熱くはない。ただ、凄まじいまでの魔力が身の内に流れ込んで来るのを感じる。
「……パイモンには気をつけろ。あれの考えだけは、ラーシェナのように俺にも分からなかった」
「言われるまでもない」
「くっ、やはりザハーニウが目を付けただけのことはある。
……ヴェルニアの楼でやつは待っている。……ではな、リウイ・マーシルン」
己の存在、その最後の一遍までも力に変換し、カフラマリアの姿が消えていく。
「……とんでもない魔神だったわね」
「ああ……強敵だった……」
◆
魔神らが去った後、リウイ達は塔から魔物を駆逐して支配権を取り戻した。
その際、カフラマリアから力を受け取ったリウイであったが、体に目立った変化はない。
イリーナが姫神の力を宿し魔力が増したように、リウイ自身の魔力が増えただけだった。
ただ、そこでリウイは一つ、疑問を抱くことになったわけではあるが……。
それは兎も角、得た情報によれば、楔の塔の結界の維持には予想の通り、魔神カファルーの魔力が利用されていたらしい。

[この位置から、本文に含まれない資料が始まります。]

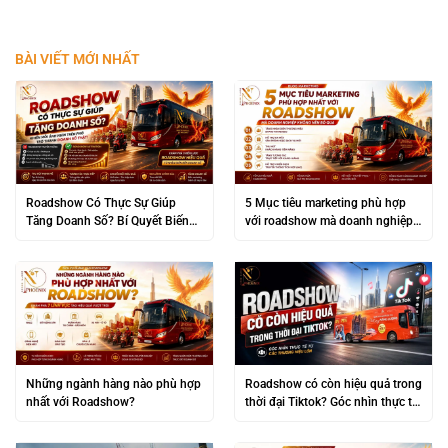
BÀI VIẾT MỚI NHẤT
Roadshow Có Thực Sự Giúp
5 Mục tiêu marketing phù hợp
Tăng Doanh Số? Bí Quyết Biến
với roadshow mà doanh nghiệp
“Đám Đông” Thành Lợi Nhuận
không nên bỏ qua
Khủng
Những ngành hàng nào phù hợp
Roadshow có còn hiệu quả trong
nhất với Roadshow?
thời đại Tiktok? Góc nhìn thực tế
từ các thương hiệu lớn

結界を再び稼働させるためには、同等の魔物か魔神の力が必要。
しかしその国是のため、当然そんなことに協力できるメンフィル王国ではない。
そこで代わりにリウイは、メンフィルはトリアナ半島の魔物を駆逐することを光の神殿側に提案した。
当初は渋っていた神殿側であったが、軍事的に優勢なメンフィルとの協力が必要なのは必定。
最終的には神殿は承諾した。
しかしこのやり取りが結果的に、やはり戦後は少し距離を置くべきだという考えをリウイに抱かせることになる。
ともあれ、これで楔の塔の機能回復に一定の目処が付けられたことで、足踏みする必要はなくなった。
深凌の楔魔の本拠地“ヴェルニアの楼”を目指し、次の行動に移ることをリウイは決めた。